OpenAI has announced it will begin testing advertisements within its ChatGPT platform in the United States within weeks. The ads will appear for users on the free tier and the new $8-per-month ChatGPT Go subscription, positioned at the bottom of AI-generated responses. The company's Pro, Business, and Enterprise tiers will remain ad-free.
The move marks a significant reversal from CEO Sam Altman's past stance, who once called ads in AI "uniquely unsettling" and a "last resort." The decision is driven by severe financial pressures. OpenAI reported operating losses of roughly $8 billion in 2025, with internal projections forecasting cumulative losses reaching $74 billion by 2028. Despite boasting 800 million weekly users, only about 5% currently pay for subscriptions, creating a massive revenue shortfall against over $1.4 trillion in committed infrastructure spending.
Compounding the financial strain is intense market competition. Data from Similarweb shows ChatGPT's share of the AI chatbot market has plummeted from 87% in January 2025 to approximately 65% by January 2026. During the same period, Google's Gemini surged from a 5% share to over 18%. OpenAI also faces a structural disadvantage in hardware costs, as it relies on expensive Nvidia GPUs, while Google uses its own, far cheaper Tensor Processing Units (TPUs).

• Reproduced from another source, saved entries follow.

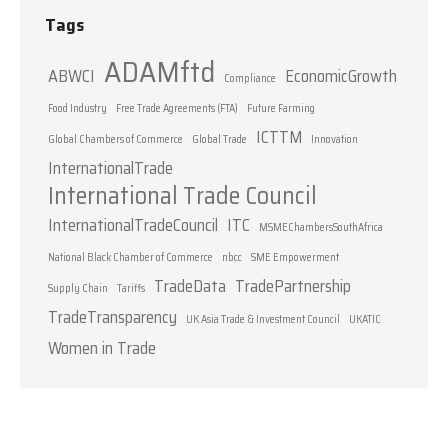
Tags
ADAMftd
ABWCI
EconomicGrowth
Compliance
Food Industry
Free Trade Agreements (FTA)
Future Farming
ICTTM
Global Chambers of Commerce
Global Trade
Innovation
InternationalTrade
International Trade Council
InternationalTradeCouncil
ITC
MSMEChambersSouthAfrica
National Black Chamber of Commerce
nbcc
SME Empowerment
TradeData
TradePartnership
Supply Chain
Tariffs
TradeTransparency
UK Asia Trade & Investment Council
UKATIC
Women in Trade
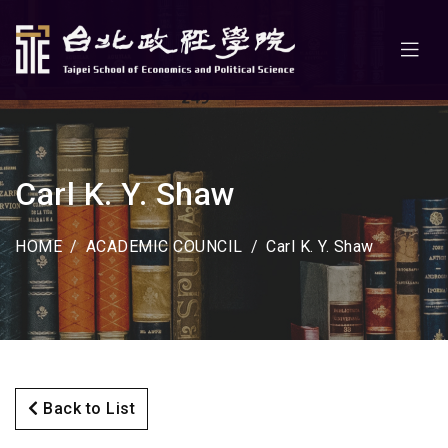
Carl K. Y. Shaw
HOME
ACADEMIC COUNCIL
Carl K. Y. Shaw
Back to List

In a related financial disclosure, OpenAI's Chief Financial Officer Sarah Friar revealed the company's revenue grew tenfold from $2 billion in 2023 to over $20 billion in 2025. This growth is attributed to a "flywheel" effect powered by massive investments in compute capacity, which grew from 0.2 gigawatts in 2023 to about 1.9 gigawatts in 2025. The company stated that revenue growth is directly tied to its ability to scale compute power.
OpenAI has published five principles to guide its advertising approach, promising that ads will be beneficial, will not influence ChatGPT's answers, that conversations will remain private from advertisers, that users can turn off personalization, and that user experience will be prioritized. The initial test in the U.S. will feature basic product placements. The company also plans to expand into commerce, suggesting monetized, "native" recommendations when users seek advice on purchases or travel.